Oh, you think they're precious little snowflakes who could do with a dose of the real world? Thanks for the clever rebuttal. Look, imagine someone is criticizing your 1-year-old child. Before you jump up and say that you can’t possibly equate a small child to a book, well to the creator it is. That book they’ve been working on takes months, possibly years to cultivate, to grow, to attend you. Your project is as precious as a child. And then some strangers begin throwing superficial criticisms around about your child: their hair, how they have an orange juice spill on their shirt, how they can’t enunciate the word ‘Mama’ properly...how would you feel? How would you react?
This is how a new writer can view the landscape before them. They have motivation and drive, and they know that criticism comes with the job, but when they see just how destructive and cynical their potential audience can be, combined with how difficult it can be to get recognition from even one person (ask an aspiring writer how many rejection letters they have) and some will surely give up before they start. Why go through all that hassle?

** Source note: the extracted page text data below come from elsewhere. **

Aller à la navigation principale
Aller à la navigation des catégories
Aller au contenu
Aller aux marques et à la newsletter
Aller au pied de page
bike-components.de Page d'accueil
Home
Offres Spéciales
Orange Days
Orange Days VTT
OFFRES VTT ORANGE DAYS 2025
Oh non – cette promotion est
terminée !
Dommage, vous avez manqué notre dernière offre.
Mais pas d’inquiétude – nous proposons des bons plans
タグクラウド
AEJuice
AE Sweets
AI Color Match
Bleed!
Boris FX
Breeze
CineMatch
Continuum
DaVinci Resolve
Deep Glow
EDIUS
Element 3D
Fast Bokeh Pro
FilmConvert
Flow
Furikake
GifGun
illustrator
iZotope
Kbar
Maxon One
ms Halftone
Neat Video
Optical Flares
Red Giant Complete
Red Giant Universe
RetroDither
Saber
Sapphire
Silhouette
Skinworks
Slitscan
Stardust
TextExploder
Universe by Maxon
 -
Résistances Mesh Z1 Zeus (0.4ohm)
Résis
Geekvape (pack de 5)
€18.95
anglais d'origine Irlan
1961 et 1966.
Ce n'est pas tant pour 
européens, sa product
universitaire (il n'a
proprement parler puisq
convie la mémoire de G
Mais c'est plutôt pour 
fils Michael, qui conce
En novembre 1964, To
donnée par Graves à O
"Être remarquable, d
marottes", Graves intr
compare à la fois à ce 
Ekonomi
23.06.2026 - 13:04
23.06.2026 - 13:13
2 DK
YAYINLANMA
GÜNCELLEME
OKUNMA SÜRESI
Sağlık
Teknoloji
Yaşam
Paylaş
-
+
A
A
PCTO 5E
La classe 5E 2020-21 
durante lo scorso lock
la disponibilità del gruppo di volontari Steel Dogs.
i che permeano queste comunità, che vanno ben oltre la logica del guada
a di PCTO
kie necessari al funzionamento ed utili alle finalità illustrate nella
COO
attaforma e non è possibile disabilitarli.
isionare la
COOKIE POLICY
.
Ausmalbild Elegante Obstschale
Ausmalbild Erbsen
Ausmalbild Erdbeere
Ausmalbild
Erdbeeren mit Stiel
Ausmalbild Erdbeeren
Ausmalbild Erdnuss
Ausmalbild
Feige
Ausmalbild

It’s even harder for authors. Filmmakers, at least, collaborate with a small army of people. The collaborative effort means that errors and problems are more likely to be spotted and corrected in the production process. This, I suppose, makes the pointing out of issues in film more justifiable - how did that get by so many people without being seen? - but spare a thought for the author who works solo for most of, if not the whole process. Professional editors are not cheap, meaning that for the wannabe writer the first step on the ladder means showing your work to an audience when it’s been edited by yourself. And you’ve done your best to eradicate as many errors as possible, but it’s really hard to spot problems in things you made, especially if it’s your third or fourth read-through. And when the criticism rolls in, there’s no team to share the blame with. It’s all loaded on one pair of shoulders.
Once again, I’m not talking about meaningful, constructive critique. Pointing out structural issues, inconsistencies in character, anachronisms - things that are making the story less good than it could be - then by all means, critique away. And sure, point out spelling mistakes and grammatical hiccups, but mix it up with positive feedback too. The author, if they are sensible, will be all ears. I’m talking about taking superficial potshots for personal satisfaction.
It’s fun, gratifying even, to poke holes in something, especially if it’s been so obviously, cynically produced. But let’s remember that there are human beings behind the thing you’re poking holes in. Be fair. Be empathetic. Help that creator to grow. It’s more work and less exciting, but that gratification you’re seeking will come in time when that author comes back to you with a finer, stronger end product that you had a part in helping to build. And to think, you nearly scared them away!